PROVIDED INFORMATION:
···

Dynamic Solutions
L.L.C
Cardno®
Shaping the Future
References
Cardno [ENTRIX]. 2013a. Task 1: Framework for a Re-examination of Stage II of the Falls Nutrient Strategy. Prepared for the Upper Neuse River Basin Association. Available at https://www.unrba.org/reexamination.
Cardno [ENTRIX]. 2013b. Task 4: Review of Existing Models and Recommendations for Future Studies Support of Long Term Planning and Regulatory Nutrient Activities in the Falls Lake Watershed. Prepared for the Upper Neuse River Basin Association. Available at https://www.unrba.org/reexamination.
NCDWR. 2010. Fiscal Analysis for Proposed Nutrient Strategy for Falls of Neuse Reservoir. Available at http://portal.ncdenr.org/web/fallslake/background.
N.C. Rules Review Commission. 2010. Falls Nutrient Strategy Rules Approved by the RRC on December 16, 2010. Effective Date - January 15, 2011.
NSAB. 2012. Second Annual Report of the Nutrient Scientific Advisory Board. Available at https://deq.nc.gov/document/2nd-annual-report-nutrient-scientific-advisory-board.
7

···

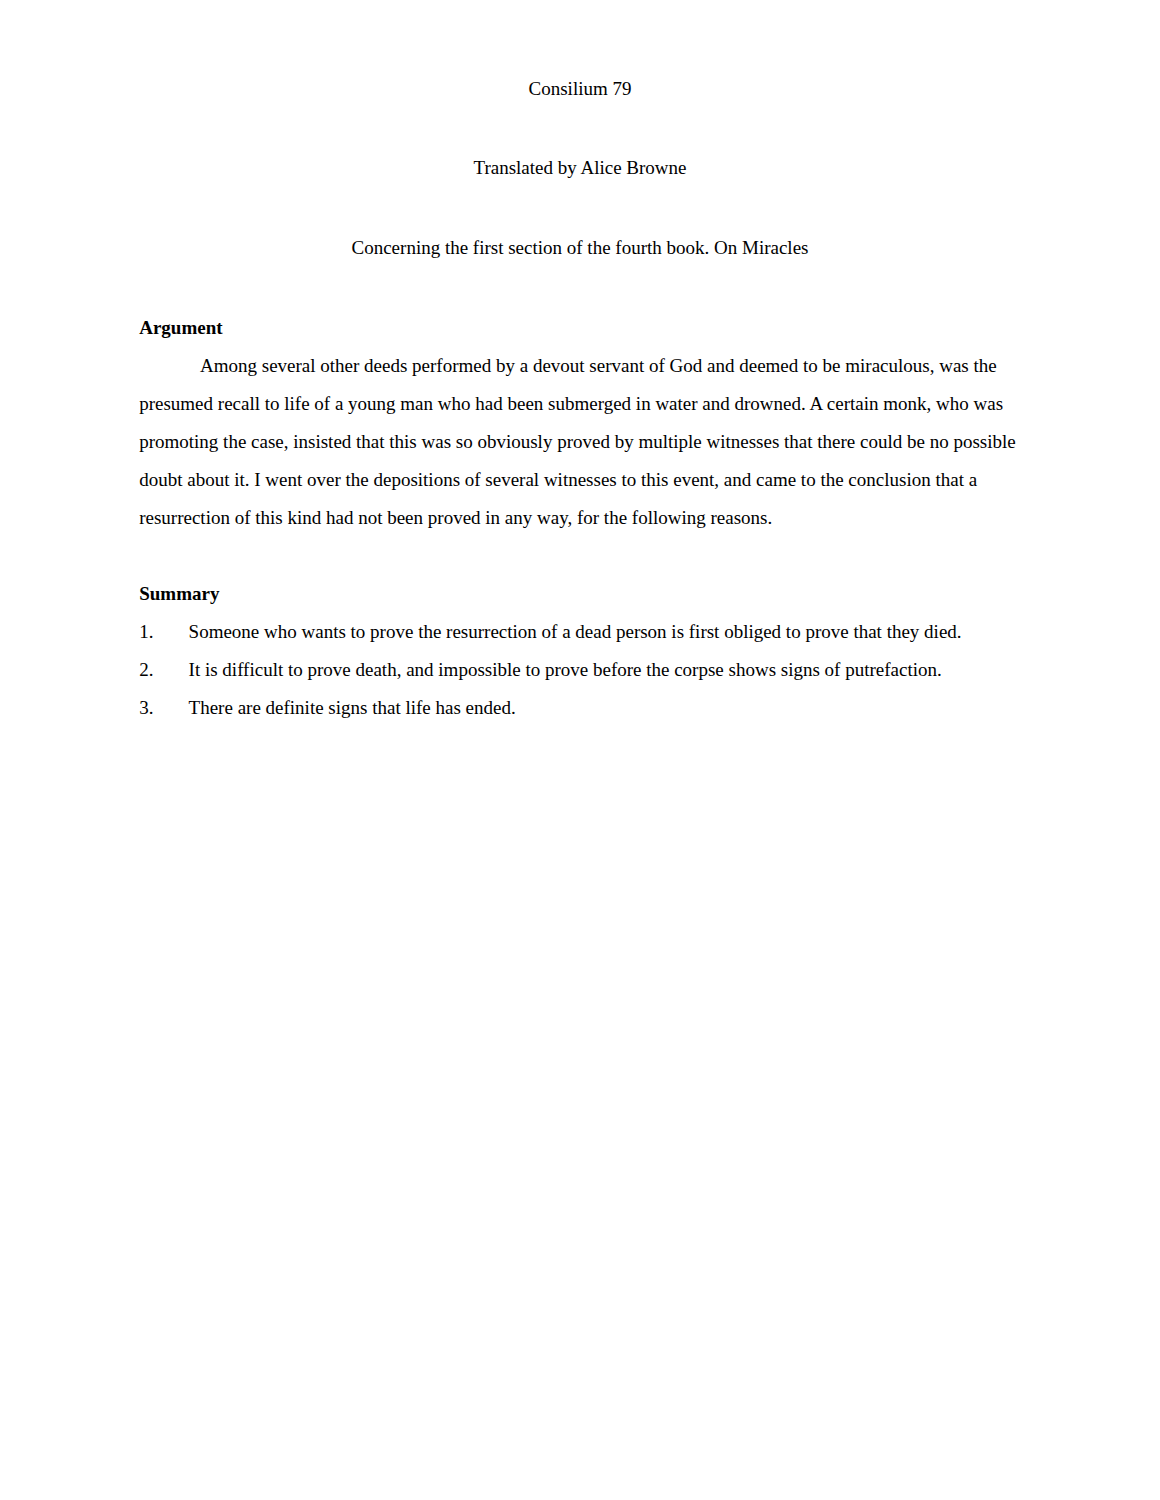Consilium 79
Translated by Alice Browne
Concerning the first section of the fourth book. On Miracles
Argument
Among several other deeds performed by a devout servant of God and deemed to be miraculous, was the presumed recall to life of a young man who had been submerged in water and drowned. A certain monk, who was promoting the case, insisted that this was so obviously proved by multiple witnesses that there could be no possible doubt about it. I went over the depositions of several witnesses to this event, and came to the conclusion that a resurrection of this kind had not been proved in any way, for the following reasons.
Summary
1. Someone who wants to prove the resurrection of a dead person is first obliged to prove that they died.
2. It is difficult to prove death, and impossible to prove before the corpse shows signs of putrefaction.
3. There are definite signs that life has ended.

···

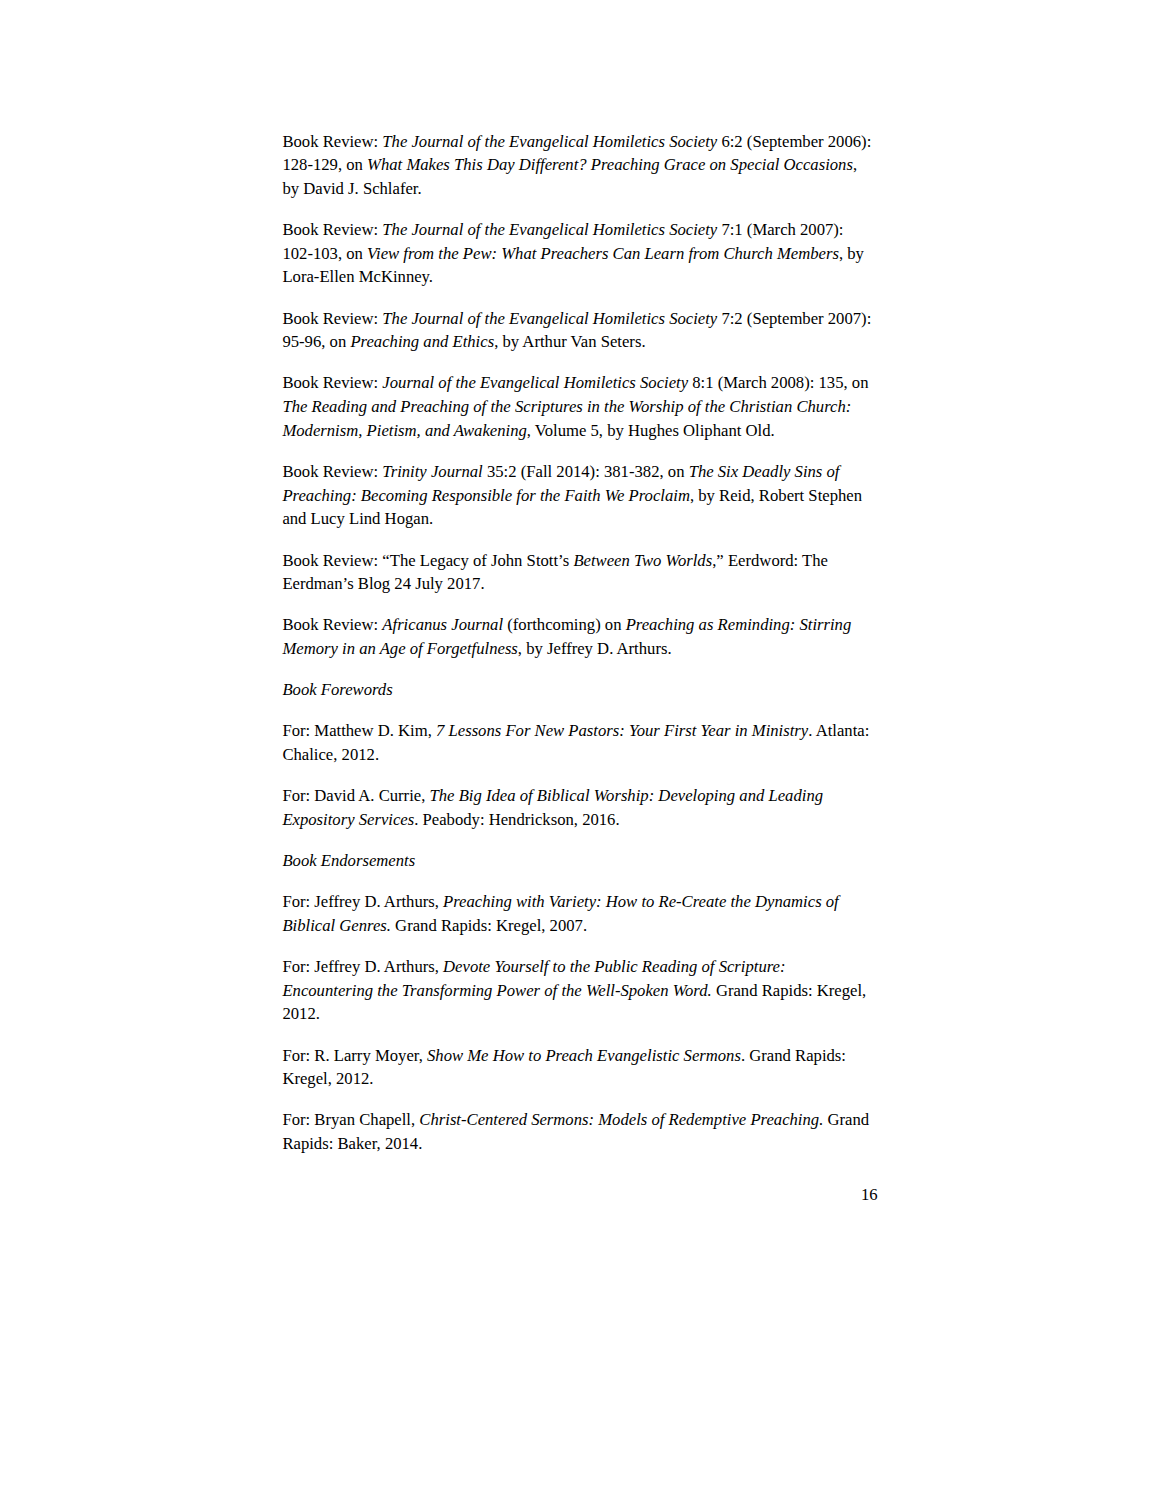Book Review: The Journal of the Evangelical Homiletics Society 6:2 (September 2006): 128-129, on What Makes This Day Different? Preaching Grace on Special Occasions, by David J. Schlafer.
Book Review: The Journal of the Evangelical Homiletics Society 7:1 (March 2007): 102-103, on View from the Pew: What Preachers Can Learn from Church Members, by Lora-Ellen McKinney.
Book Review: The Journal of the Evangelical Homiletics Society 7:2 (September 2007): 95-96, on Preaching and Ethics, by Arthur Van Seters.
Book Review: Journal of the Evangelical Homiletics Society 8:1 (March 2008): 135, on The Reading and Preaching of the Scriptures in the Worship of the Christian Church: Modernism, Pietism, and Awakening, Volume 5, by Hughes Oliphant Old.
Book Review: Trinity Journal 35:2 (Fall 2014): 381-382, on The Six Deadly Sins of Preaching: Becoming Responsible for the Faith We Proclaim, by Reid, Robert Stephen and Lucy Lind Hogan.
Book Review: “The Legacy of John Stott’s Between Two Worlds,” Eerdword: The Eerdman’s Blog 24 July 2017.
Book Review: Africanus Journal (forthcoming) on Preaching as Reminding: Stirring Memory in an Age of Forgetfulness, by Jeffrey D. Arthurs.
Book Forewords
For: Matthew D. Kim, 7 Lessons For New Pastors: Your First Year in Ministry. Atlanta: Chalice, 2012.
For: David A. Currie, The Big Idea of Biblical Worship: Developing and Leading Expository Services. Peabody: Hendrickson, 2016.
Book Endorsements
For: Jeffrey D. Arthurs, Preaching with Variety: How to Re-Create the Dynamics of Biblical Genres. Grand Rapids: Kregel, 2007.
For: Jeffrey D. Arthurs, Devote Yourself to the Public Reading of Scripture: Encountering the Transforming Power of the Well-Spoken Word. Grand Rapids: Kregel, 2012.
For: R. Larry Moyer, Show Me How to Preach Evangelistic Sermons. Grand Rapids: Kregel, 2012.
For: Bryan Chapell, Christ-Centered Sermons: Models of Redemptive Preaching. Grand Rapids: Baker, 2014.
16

···

Return, in full, every line of these entries that holds "Arthurs".

Book Review: Africanus Journal (forthcoming) on Preaching as Reminding: Stirring Memory in an Age of Forgetfulness, by Jeffrey D. Arthurs.
For: Jeffrey D. Arthurs, Preaching with Variety: How to Re-Create the Dynamics of Biblical Genres. Grand Rapids: Kregel, 2007.
For: Jeffrey D. Arthurs, Devote Yourself to the Public Reading of Scripture: Encountering the Transforming Power of the Well-Spoken Word. Grand Rapids: Kregel, 2012.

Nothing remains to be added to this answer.